Protest over sudden deportation of asylum seekers from Cork

Protestors claim men were deported before being given chance to speak to their solicitors

A protest was held in Cork on Monday over the deportation of two asylum seekers.

A protest was held in Cork on Monday over the deportation of two asylum seekers.


Asylum seekers in Cork have said they may go on hunger strike to highlight their concerns about sudden deportations of people from Ireland allegedly before they had a chance to consult their solicitors.

Asylum seeker Asad Mahmud said the deportation without warning last week of two Pakistani men staying at the Kinsale Road Accommodation Centre in Cork had left fellow residents fearful for their future.

Mr Mahmud, who was one of the organizers of a protest in Cork attended by around 80 asylum seekers earlier this week, said two men, Pakistani nationals Junade Afzal and Sultan Bute, had been summoned to Dublin to sign on at the Garda National Immigration Bureau.

He claimed the two men were then detained by gardai for three days before being put on a flight to Pakistan. Officers from the GNIB later called to the Kinsale Road Accommodation Centre to collect their belongings to send on to them.

“It was so sudden. They were not allowed to talk to their lawyers so they could not get proper legal advice and their human rights were breached so we think this kind of deportation is illegal - these cases are not being handled properly,” said Mr Mahmud after the protest on Monday.

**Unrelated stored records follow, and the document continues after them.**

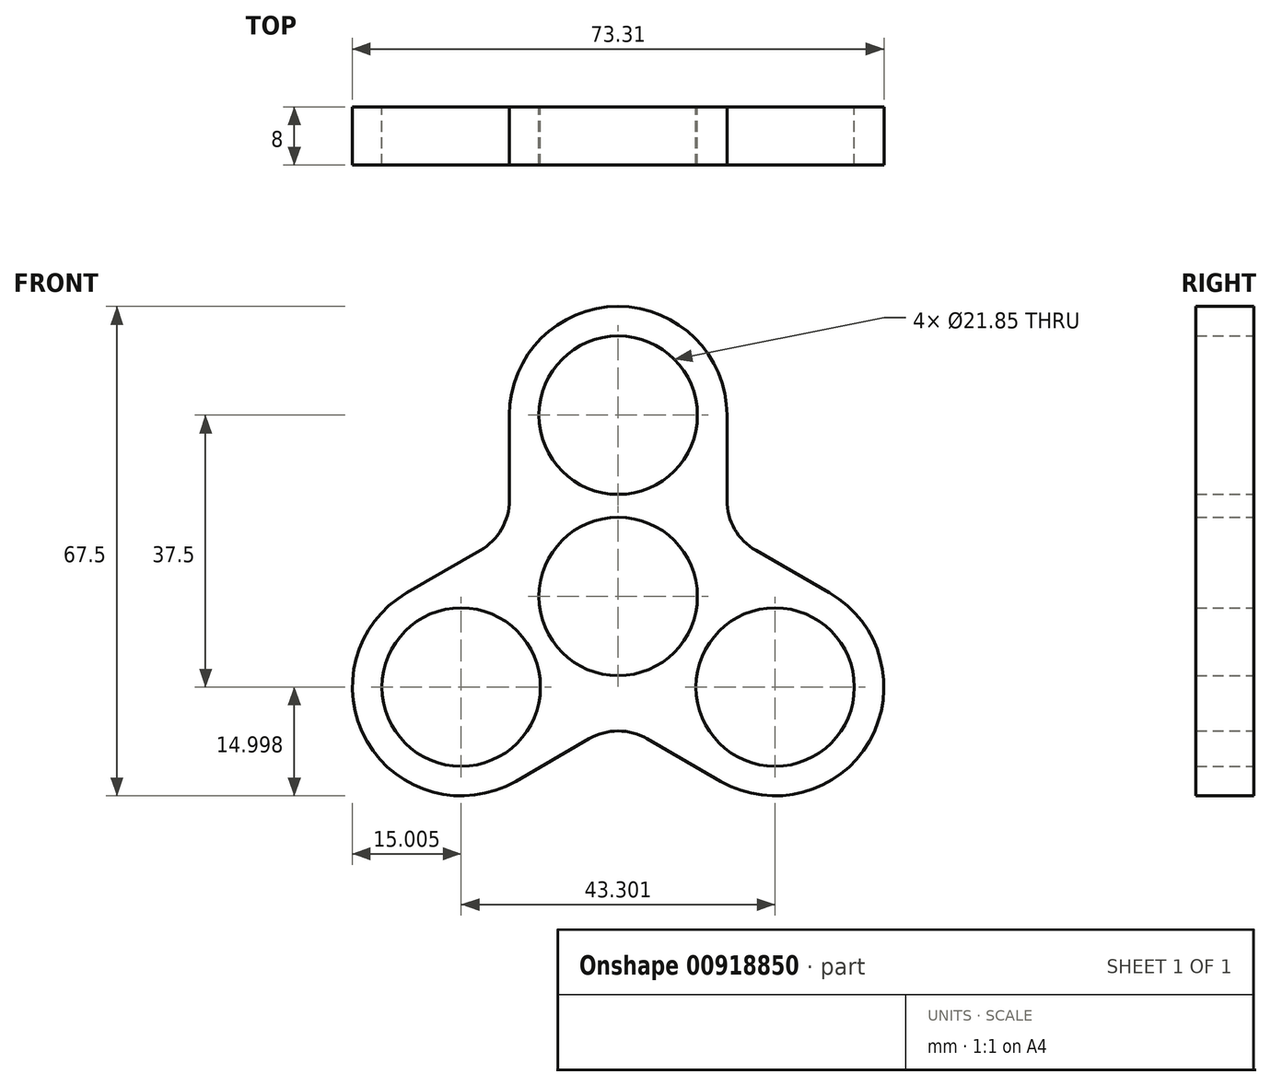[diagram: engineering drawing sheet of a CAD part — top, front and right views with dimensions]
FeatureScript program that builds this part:
annotation { "Feature Type Name" : "Feature", "Feature Type Description" : "" }
export const myFeature = defineFeature(function(context is Context, id is Id, definition is map)
    precondition{}
    {
        {
            var Q0;
            Q0=qCreatedBy(makeId("Front.planeOp"),FACE);
            var sketch = newSketch(context, id + "F0", { "sketchPlane" : qUnion([Q0])});
            skCircle(sketch, "E0", {"center": v(-304.85, -30.8) * mm, "radius": 10.93 * mm});
            skCircle(sketch, "E1", {"center": v(-304.85, -55.8) * mm, "radius": 10.93 * mm});
            skArc(sketch, "E2", {"start": v(-319.85, -30.8) * mm, "mid": v(-304.85, -15.8) * mm, "end": v(-289.85, -30.8) * mm});
            skArc(sketch, "E3", {"start": v(-319.85, -55.8) * mm, "mid": v(-304.85, -70.8) * mm, "end": v(-289.85, -55.8) * mm});
            skLineSegment(sketch, "E4", {"start": v(-319.85, -42.52) * mm, "end": v(-319.85, -30.8) * mm});
            skLineSegment(sketch, "E5", {"start": v(-289.85, -30.8) * mm, "end": v(-289.85, -42.52) * mm});
            skArc(sketch, "E6.1.0", {"start": v(-319, -81.3) * mm, "mid": v(-339.5, -75.8) * mm, "end": v(-334, -55.31) * mm});
            skCircle(sketch, "E6.1.1", {"center": v(-326.5, -68.3) * mm, "radius": 10.92 * mm});
            skCircle(sketch, "E6.1.2", {"center": v(-304.85, -55.8) * mm, "radius": 10.92 * mm});
            skArc(sketch, "E6.1.3", {"start": v(-297.35, -68.8) * mm, "mid": v(-291.86, -48.3) * mm, "end": v(-312.35, -42.81) * mm});
            skLineSegment(sketch, "E6.1.4", {"start": v(-308.85, -75.43) * mm, "end": v(-319, -81.3) * mm});
            skLineSegment(sketch, "E6.1.5", {"start": v(-334, -55.31) * mm, "end": v(-323.85, -49.45) * mm});
            skArc(sketch, "E6.2.0", {"start": v(-275.7, -55.31) * mm, "mid": v(-270.21, -75.8) * mm, "end": v(-290.7, -81.3) * mm});
            skCircle(sketch, "E6.2.1", {"center": v(-283.2, -68.3) * mm, "radius": 10.93 * mm});
            skArc(sketch, "E6.2.3", {"start": v(-297.35, -42.81) * mm, "mid": v(-317.84, -48.3) * mm, "end": v(-312.35, -68.8) * mm});
            skLineSegment(sketch, "E6.2.4", {"start": v(-285.85, -49.45) * mm, "end": v(-275.7, -55.31) * mm});
            skLineSegment(sketch, "E6.2.5", {"start": v(-290.7, -81.3) * mm, "end": v(-300.85, -75.43) * mm});
            skPoint(sketch, "E7", {"position": v(-289.85, -47.14) * mm});
            skPoint(sketch, "E8.newPointA", {"position": v(-289.85, -55.8) * mm});
            skPoint(sketch, "E8.newPointB", {"position": v(-297.35, -42.81) * mm});
            skArc(sketch, "E8.filletArc", {"start": v(-289.85, -42.52) * mm, "mid": v(-288.78, -46.52) * mm, "end": v(-285.85, -49.45) * mm});
            skPoint(sketch, "E9", {"position": v(-319.85, -47.14) * mm});
            skPoint(sketch, "E10", {"position": v(-304.85, -73.12) * mm});
            skPoint(sketch, "E11.newPointA", {"position": v(-319.85, -55.8) * mm});
            skPoint(sketch, "E11.newPointB", {"position": v(-312.35, -42.81) * mm});
            skArc(sketch, "E11.filletArc", {"start": v(-323.85, -49.45) * mm, "mid": v(-320.93, -46.52) * mm, "end": v(-319.85, -42.52) * mm});
            skPoint(sketch, "E12.newPointA", {"position": v(-312.35, -68.8) * mm});
            skPoint(sketch, "E12.newPointB", {"position": v(-297.35, -68.8) * mm});
            skArc(sketch, "E12.filletArc", {"start": v(-300.85, -75.43) * mm, "mid": v(-304.85, -74.36) * mm, "end": v(-308.85, -75.43) * mm});
            skSolve(sketch);
        }
        {
            var Q0;
            Q0 = qSketchRegion(id + "F0", true);
            var Q1;
            {var subQ10=sQuery(id+"F0.wireOp",EDGE,"E3");Q1=makeQuery(id+"F0.imprint","IMPRINT",FACE,{"disambiguationData":[TD([[makeQuery(id+"F0.imprint","IMPRINT",EDGE,{"derivedFrom":subQ10}),1.0]])]});}
            extrude(context, id + "F1", {"entities" : qUnion([Q0, Q1]), "depth" : 8 * mm, "offsetDistance" : 25 * mm});
        }
    });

Mr Mahmud said many asylum seekers are being refused asylum not because of lack of evidence but because many of the staff from the International Protection Office (IPO) are not properly qualified to interview asylum seekers with many IPO officers not having English as their first language.

The IPO is a unit within the Irish Naturalisation and Immigration Service responsible for processing applications for international protection under the International Protection Act 2015.

Around 80 people attended the protest.
Around 80 people attended the protest.

“Instead of asking or inquiring about the threats that asylum seekers face, IPO officer tend to ask about irrelevant dates - when did you go to school, when did you graduate - questions that are not relevant to the threats that the asylum seeker face,” Mr Mahmud said.

“And if an asylum seeker is unable to tell a date off the top of their head, they call it inconsistency and use it to discredit the asylum seeker,” said Mr Mahmud.

“We may have to go on hunger strike if our demands are not met.”

Contacted about the arrests and deportations last week, the Garda Press Office said as part of “a joint return operation “ led by the German authorities and assisted by the GNIB, some 16 Pakistani nationals, including seven from Direct Provision centres in Ireland, were returned to Pakistan on June 13th.

The Department of Justice said the Irish system for assessing applications for international protection is characterised by “a high level of transparency and oversight” with the policies and procedures implemented having been overseen by United Nations High Commissioner of Refugees (UNHCR).

The department said while the IPO does not comment on individual cases, all applicants for international protection are carefully interviewed and their cases are individually assessed by experienced caseworkers who also examine supporting documentation submitted by applicants.

Refusals to grant asylum are accompanied by reports that set out the reasons why the application has been refused. If applicants are not satisfied with the decision issued by the IPO they may appeal to the International Protection Appeals Tribunal (IPAT).

Applicants also have access to free legal aid and to the Irish Courts where they may challenge the IPO decision by way of Judicial Review in the High Court, Supreme Court and ultimately the European Court of Justice, said the department.

Regarding whether people detained for detention sought legal advice, the department said it had no information to suggest that such detainees were not afforded the same rights and entitlements as any other person in detention, including the right to consult a solicitor.